To save this into a file `ray.input`

we do:

```
f = open('ray.input', 'w') # this will overwrite any existing file!
f.write('1.00\n')
output = str(len(indices) + 1)
for ind in indices:
output += ' %i' % ind
output += ' %i\n' % index500
f.write(output)
f.close()
```

And now we run RH again! If you examine the `output_ray.hdf5`

with `ncdump -h`

or `h5dump -H`

you'll see that it contains several other arrays, such as `chi`

and `source function`

. We will work with these next.

## Calculating optical depths¶

For the detailed output wavelengths, RH saves the monochromatic linear extinction coefficient (per length unit, variable `chi`

) but not the optical depth.
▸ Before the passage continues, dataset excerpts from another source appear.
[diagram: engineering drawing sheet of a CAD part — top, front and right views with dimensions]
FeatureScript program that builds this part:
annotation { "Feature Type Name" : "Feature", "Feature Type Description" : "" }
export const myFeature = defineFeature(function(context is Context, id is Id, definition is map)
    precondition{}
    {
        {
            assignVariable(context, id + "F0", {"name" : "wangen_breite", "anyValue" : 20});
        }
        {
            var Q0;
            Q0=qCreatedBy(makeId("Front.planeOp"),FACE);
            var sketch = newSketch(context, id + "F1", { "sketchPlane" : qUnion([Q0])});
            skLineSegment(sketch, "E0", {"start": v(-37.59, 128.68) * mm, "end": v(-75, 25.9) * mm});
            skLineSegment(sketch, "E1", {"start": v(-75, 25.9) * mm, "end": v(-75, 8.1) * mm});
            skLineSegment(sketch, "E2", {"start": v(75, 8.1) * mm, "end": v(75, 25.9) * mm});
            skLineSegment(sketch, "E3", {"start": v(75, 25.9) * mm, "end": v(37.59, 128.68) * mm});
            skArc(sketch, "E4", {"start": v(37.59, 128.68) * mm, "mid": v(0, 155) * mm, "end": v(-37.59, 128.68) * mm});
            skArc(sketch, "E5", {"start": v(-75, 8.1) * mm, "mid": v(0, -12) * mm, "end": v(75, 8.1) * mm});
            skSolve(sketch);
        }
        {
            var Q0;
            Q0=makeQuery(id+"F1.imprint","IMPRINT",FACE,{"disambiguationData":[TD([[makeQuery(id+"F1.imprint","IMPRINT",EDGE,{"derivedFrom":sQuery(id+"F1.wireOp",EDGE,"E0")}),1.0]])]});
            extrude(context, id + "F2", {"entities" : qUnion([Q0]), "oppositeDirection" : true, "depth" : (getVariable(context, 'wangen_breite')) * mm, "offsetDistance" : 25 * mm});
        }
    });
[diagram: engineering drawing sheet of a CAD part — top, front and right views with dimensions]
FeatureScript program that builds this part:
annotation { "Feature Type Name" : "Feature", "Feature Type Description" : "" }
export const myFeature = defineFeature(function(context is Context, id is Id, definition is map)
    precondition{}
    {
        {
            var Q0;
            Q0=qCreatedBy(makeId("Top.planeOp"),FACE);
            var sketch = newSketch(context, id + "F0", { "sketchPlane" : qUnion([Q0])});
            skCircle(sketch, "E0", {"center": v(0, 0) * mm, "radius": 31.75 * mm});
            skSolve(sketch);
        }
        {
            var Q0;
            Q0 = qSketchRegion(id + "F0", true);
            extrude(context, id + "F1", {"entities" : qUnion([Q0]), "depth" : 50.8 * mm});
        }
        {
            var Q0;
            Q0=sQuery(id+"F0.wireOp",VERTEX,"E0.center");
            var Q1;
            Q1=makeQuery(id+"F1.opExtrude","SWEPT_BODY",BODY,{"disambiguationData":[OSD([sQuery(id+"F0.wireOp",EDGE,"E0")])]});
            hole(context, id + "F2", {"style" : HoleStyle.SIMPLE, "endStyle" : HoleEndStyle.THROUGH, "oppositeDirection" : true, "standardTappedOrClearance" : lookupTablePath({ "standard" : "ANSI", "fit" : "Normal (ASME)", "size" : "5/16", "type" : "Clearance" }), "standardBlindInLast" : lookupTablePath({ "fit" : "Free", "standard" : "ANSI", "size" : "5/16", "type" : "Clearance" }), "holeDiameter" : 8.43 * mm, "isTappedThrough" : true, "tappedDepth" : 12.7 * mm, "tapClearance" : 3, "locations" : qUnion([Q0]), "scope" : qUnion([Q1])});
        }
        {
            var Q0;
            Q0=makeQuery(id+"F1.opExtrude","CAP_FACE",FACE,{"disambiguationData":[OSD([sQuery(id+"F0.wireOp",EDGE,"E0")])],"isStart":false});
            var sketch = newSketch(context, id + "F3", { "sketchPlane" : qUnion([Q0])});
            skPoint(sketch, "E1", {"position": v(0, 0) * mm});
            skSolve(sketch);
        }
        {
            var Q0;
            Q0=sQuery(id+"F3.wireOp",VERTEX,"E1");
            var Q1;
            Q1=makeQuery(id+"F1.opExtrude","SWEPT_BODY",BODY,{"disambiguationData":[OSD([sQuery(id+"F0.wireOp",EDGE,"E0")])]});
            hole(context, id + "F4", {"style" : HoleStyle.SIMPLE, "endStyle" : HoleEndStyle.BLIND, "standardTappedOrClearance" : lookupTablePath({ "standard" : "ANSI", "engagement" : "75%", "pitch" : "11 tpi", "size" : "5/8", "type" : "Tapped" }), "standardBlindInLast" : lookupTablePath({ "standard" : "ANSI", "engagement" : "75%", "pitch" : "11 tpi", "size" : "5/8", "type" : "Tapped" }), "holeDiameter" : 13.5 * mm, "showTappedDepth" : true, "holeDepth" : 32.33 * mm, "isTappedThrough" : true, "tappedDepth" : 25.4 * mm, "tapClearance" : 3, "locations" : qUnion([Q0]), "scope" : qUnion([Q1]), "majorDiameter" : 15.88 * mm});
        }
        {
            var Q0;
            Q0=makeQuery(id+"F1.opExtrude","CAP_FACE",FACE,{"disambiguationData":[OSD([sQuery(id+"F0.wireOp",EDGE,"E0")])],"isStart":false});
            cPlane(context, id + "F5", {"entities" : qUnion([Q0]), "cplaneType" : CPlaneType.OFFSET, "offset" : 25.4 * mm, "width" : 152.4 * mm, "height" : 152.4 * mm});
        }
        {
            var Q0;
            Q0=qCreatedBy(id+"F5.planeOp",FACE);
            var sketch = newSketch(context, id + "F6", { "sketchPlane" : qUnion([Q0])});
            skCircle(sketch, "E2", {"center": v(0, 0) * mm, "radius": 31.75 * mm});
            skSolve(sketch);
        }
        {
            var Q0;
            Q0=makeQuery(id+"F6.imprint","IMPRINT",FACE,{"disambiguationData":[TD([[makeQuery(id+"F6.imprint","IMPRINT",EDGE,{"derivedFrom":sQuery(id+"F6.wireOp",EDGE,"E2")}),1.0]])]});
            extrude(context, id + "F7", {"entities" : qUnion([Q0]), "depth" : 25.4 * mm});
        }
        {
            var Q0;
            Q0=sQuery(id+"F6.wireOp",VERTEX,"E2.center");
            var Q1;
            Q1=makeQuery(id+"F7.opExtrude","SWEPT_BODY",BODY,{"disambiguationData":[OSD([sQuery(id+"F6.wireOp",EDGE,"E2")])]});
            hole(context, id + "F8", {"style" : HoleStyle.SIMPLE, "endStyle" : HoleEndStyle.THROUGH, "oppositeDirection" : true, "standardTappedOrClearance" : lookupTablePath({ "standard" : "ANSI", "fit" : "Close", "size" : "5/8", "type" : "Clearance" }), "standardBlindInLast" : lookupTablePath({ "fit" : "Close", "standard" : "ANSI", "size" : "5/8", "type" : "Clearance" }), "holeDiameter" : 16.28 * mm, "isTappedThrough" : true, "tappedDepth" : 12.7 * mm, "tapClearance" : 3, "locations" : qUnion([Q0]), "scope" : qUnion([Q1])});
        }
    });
We can obtain the optical depths by integrating `chi`

over height. *After* you have run RH with detailed output and loaded the arrays, you can do:

```
from scipy.integrate.quadrature import cumtrapz
height = data.atmos.height_scale[0, 0].dropna('height') # first column
index500 = np.argmin(np.abs(data.ray.wavelength_selected - 500)) # index of 500 nm
tau500 = cumtrapz(data.ray.chi[0, 0, :, index500].dropna('height'), x=-height)
tau500 = np.concatenate([[1e-20], tau500]) # ensure tau500 and height have same size
```

Info

In the above we make use of `.dropna('height')`

, a method in `xarray`

. This is only needed when you ran RH with the option `15D_DEPTH_ZCUT = TRUE`

. When `TRUE`

, RH 1.5D will not include the top of the atmosphere, defined as where the temperature first reaches a temperature equal to `15D_TMAX_CUT`

, another option in `keyword.input`

. The reasoning for this is to save computer time by removing depth points from the calculation, and prevent any numerical instabilities from large gradients when calculating lines formed in the photosphere or chromosphere. When `15D_DEPTH_ZCUT = TRUE`

, the output files will still have arrays that have all the depth points of the input atmosphere. RH 1.5D will write the missing points with a special fill value (typically 9.96921e+36), which `xarray`

will interpret as `NaN`

. Using `.dropna('height')`

will cause `xarray`

to exclude points with `NaN`

from the calculations.

Now you can plot \tau_{500} vs height:

```
fig, ax = plt.subplots()
ax.plot(height / 1e6, tau500) # height in Mm
```

Now you can answer the following:

- At what height does \tau reach unity at 500 nm? What about in the core of your Ca II line?
- Plot the departure coefficients for the ground Ca II level on a height scale and on a \tau_{500} scale
- Plot the \tau=1 height as function of wavelength for the Ca II line

## Source function widget¶

Now that your output files have the detailed output, you can use the `SourceFunction`

widget from `rh15d_vis`

:

```
rh15d_vis.SourceFunction(data);
```

And you can answer the following:

- At what height does the source function depart from the Planck function for the wings of the Ca II line? And at the line core?